Der nicht minder laute Halspickup, der beim Decade seinem Namen alle Ehre macht, klingt fett, aber trocken, und mit schönem, seidigen Höhenbild, was dem Bass einen fast akustischen Touch gibt. Außerdem höre ich Anklänge an den an ähnlicher Stelle sitzenden Abnehmer beim Höfner Beatle Bass, aber deutlich erwachsener und fester. Wenn das Ganze noch mehr in die Sixties-Blues/Beat/ Jam-Band Richtung soll, hilft auch hier wieder die Höhenblende.
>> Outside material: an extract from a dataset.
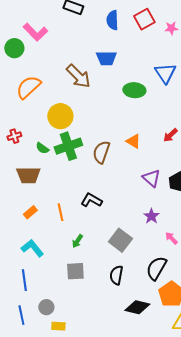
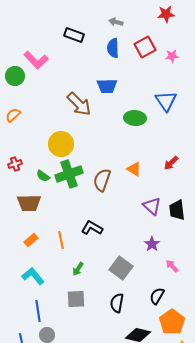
orange semicircle: (28, 87) -> (13, 115), moved, size x0.6
black semicircle: (156, 268) -> (157, 296), size x0.7
blue line: (24, 280) -> (38, 311), moved

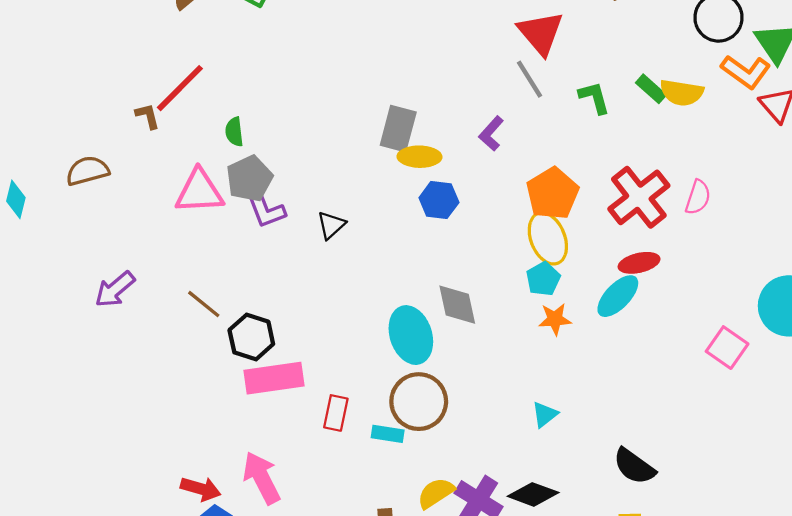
Dank langer Mensur und Ahorn/Palisander-Schraubhals sind die Ergebnisse andere als beim berüchtigten Mudbucker, dennoch hat der Abnehmer so tonnenweise Retroattitüde.
Mit beiden Pickups voll aufgedreht kommt ein ordentlicher hohler Honk ins Spiel. Das klingt mit Fingern und Pick gespielt gleichermaßen originell und ist erstaunlich vielseitig einsetzbar, wenn mit den Volume-Reglern gearbeitet wird. Die agieren leider nicht so selbstverständlich gleichmäßig wie die Höhenblende. Zwar drehen sie mit sehr schönem, sahnigen Widerstand auf dem ganzen Weg, klanglich passiert aber nur auf den ersten Millimetern etwas. Diese Millimeter haben es aber in sich!
Bis zu dem Punkt, wo bei einem Volume-Poti noch ordentlich Regelweg vorhanden ist, es aber praktisch klingt wie der andere Pickup solo, tun sich sehr schöne Mischungen auf. Diese setzen die unterschiedlichen Grund-Sounds der Abnehmer zu immer neuen und immer nutzbaren Farben zusammen, was dann noch mit der nun schon oft genug gelobten Tonblende verfeinert werden kann. Diese viel Fingerspitzengefühl erfordernde Arbeit lohnt sich also unbedingt!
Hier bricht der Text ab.